El paisaje según José Antonio Quintero

 


 

 

Por Álvaro Mata

El paisaje como motivo en la pintura venezolana se remonta al siglo XIX, cuando los llamados “pintores viajeros”, provenientes de Europa -Ferdinand Bellermann, Camille Pisarro o Anton Goering, entre ellos-, visitaron nuestra tierra, registrándola en magníficos apuntes y pinturas. A ellos se sumaría, en los comienzos del XX, figuras como Samys Mutzner o Nicolás Ferdinandov, quienes serían un vivo ejemplo de la pintura a plein air del Valle de Caracas con la gran montaña del Ávila al fondo, que tanto estimularía a los jóvenes del Círculo de Bellas Artes, y a quienes formarían luego la paisajista Escuela de Caracas. En las décadas de los años 40 y 50 el paisajismo se vio opacado por el interés por los temas sociales, derivados del muralismo mexicano, y la posterior llegada de las vanguardias, que calaron hondo en el arte venezolano.

Aplacado el furor vanguardista, y asimilados sus valores estéticos, en los años 70 resurge el interés por el paisaje, esta vez desde un lenguaje pictórico poco convencional, conocido como el “Nuevo paisajismo” del arte venezolano. José Antonio Quintero fue uno de sus representantes más destacados.

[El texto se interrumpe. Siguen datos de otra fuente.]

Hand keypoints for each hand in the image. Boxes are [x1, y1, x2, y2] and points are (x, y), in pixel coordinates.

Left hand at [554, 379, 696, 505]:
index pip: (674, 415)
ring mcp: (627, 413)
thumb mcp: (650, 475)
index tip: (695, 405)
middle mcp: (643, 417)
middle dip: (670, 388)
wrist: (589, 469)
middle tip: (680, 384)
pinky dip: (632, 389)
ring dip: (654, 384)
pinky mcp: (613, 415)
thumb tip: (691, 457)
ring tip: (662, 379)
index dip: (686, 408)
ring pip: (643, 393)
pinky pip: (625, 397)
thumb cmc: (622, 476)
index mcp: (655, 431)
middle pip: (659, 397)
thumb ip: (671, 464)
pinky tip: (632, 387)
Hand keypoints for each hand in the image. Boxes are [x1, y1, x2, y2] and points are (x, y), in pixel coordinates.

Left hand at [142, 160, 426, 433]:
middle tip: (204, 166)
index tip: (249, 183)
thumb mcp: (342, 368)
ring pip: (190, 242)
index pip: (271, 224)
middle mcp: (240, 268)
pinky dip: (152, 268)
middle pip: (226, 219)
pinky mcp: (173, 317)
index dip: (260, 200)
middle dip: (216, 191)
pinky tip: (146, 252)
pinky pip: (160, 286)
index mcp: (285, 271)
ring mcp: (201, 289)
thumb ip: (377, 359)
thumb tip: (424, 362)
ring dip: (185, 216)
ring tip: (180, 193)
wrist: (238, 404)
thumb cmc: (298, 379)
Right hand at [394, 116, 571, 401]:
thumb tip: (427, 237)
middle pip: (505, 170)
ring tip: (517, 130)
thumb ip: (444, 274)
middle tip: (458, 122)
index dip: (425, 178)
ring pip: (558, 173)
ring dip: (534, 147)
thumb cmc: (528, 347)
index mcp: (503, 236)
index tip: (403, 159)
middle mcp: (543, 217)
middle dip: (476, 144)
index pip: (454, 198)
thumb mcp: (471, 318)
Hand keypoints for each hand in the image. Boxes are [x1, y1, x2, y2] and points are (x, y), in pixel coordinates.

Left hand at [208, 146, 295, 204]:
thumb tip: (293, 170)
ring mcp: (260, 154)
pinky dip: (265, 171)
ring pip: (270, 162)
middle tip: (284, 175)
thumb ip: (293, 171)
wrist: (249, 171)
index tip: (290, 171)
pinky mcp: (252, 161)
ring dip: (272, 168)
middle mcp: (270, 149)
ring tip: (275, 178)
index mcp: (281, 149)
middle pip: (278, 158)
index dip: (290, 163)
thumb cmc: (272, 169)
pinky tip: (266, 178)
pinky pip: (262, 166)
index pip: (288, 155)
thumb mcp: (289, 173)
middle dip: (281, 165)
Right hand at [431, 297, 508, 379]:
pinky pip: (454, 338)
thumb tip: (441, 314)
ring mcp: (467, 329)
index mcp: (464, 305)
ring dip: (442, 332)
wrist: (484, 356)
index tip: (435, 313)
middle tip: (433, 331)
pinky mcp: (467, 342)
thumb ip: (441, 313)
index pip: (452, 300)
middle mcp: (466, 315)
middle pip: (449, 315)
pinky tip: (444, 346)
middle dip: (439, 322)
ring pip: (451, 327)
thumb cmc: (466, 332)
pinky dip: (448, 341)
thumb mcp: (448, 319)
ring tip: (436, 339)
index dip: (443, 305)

Caraqueño nacido en 1946, Quintero estudió arte puro en la Escuela Cristóbal Rojas y diseño gráfico en el Instituto Neumann. Armado con estos insumos, abordó el paisaje con óleos, acuarelas y serigrafías que muestran trazos gestuales, pinceladas libres y un asombroso juego cromático que vendría a constituir un sello inconfundible de su trabajo. En sus telas los colores danzan en ondulaciones rítmicas, remolinos y curvaturas que nos hacen presentir la frescura de un suave viento que mece la hierba y transforma las nubes.

Quintero pinta la ciudad y sus autopistas, la montaña y sus flores, pero no de una forma realista sino “libre y espontánea”, según decía. Y agregaba: El “paisaje puede ser existente, o sea que constituye un hecho geográfico verdadero, imponiéndose en este caso la traducción de la realidad a través de la idea, el dibujo y el color; o por el contrario, puede ser un paisaje de la imaginación, compuesto por los diferentes elementos que reposan en la memoria, esperando solamente el momento de realización”.

Enamorado del Ávila, de la que residía a poca distancia y estudiaba con minuciosidad, José Antonio Quintero pintó paisajes hasta el final de sus días, en un sostenido e íntimo diálogo con la naturaleza, creando una obra de aparente sencillez que evoca la poesía de una ciudad que, aunque a ratos infernal, ejerce un fuerte magnetismo sobre quienes la habitamos.